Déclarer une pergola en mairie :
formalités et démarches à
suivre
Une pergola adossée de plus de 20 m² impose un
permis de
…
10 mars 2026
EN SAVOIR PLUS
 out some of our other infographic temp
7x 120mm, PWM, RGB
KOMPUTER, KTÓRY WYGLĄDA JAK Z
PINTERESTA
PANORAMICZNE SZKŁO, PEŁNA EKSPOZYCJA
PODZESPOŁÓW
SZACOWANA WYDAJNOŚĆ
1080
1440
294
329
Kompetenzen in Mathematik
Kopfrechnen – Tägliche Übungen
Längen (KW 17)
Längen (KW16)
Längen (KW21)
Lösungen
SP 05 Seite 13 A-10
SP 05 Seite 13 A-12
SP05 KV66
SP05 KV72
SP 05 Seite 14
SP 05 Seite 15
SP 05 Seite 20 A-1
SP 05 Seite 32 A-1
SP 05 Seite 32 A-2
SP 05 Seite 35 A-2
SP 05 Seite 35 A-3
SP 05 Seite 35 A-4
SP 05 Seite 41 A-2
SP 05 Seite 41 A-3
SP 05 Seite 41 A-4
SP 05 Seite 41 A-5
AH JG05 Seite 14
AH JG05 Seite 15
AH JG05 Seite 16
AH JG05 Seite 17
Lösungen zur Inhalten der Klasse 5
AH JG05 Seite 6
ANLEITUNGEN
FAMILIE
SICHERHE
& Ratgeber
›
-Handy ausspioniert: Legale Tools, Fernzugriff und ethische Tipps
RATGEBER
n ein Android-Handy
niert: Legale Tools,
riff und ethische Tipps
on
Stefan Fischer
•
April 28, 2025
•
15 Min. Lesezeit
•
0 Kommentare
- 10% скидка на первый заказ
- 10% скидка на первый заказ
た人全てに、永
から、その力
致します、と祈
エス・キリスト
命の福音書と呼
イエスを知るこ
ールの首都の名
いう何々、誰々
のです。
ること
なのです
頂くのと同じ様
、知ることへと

--- Work to be completed ---
For the word "Tipps", go through the records and show each line that carries it.

--- Solved problem ---
-Handy ausspioniert: Legale Tools, Fernzugriff und ethische Tipps
riff und ethische Tipps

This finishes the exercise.